Domain 4 and Final Review

  • Configure autoscale plans and Azure Monitor workbooks
  • Run full-length practice exams and review weak areas across all four domains

This sequencing front-loads the domain that carries the most exam weight while leaving time to circle back before test day. For a more detailed week-by-week plan with resource recommendations, see the AZ-140 Study Guide 2026: How to Pass on Your First Attempt. Practicing with realistic questions on our AZ-140 practice test platform during weeks 4 and 5 is one of the fastest ways to confirm whether your Domain 1 and Domain 3 knowledge is actually exam-ready, rather than just lab-ready.

If you're still deciding whether this exam is realistic for your current experience level, How Hard Is the AZ-140 Exam? Complete Difficulty Guide 2026 breaks down the difficulty honestly, and AZ-140 Pass Rate 2026: What the Data Shows looks at what's publicly known about outcomes.

Practical Tip: Don't just read about FSLogix and host pool load balancing - build them in a free or trial Azure tenant. AZ-140's interactive question components reward candidates who've actually clicked through the configuration screens.

Frequently Asked Questions

What does the AZ-140 exam code stand for?

AZ-140 is simply Microsoft's identifier for the exam "Configuring and Operating Microsoft Azure Virtual Desktop." There's no acronym behind the numbers - it's a sequential exam code within Microsoft's Azure ("AZ-") exam series.
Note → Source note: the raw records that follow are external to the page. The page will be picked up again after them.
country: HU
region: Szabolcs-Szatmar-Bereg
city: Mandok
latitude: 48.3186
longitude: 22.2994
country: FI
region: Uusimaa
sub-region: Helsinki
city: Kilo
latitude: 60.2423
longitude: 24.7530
Do I need a prerequisite exam before taking AZ-140?

No formal prerequisite exam is listed. However, Microsoft expects candidates to already have experience with Azure compute, networking, identity, storage, and resiliency before attempting AZ-140.
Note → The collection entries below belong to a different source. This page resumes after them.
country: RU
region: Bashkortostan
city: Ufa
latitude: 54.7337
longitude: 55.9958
How long is the AZ-140 exam and what score do I need?

The proctored exam runs 100 minutes and may include interactive components. You need a score of 700 or higher out of 1000 to pass.

Which AZ-140 domain should I study first?

Start with Domain 1, Plan and implement an Azure Virtual Desktop infrastructure, since it accounts for 40-45% of the exam - the largest share by a wide margin.

Does the AZ-140 certification expire?

Yes. It must be renewed every 12 months, but renewal is done through a free online Microsoft Learn assessment rather than retaking the full proctored exam.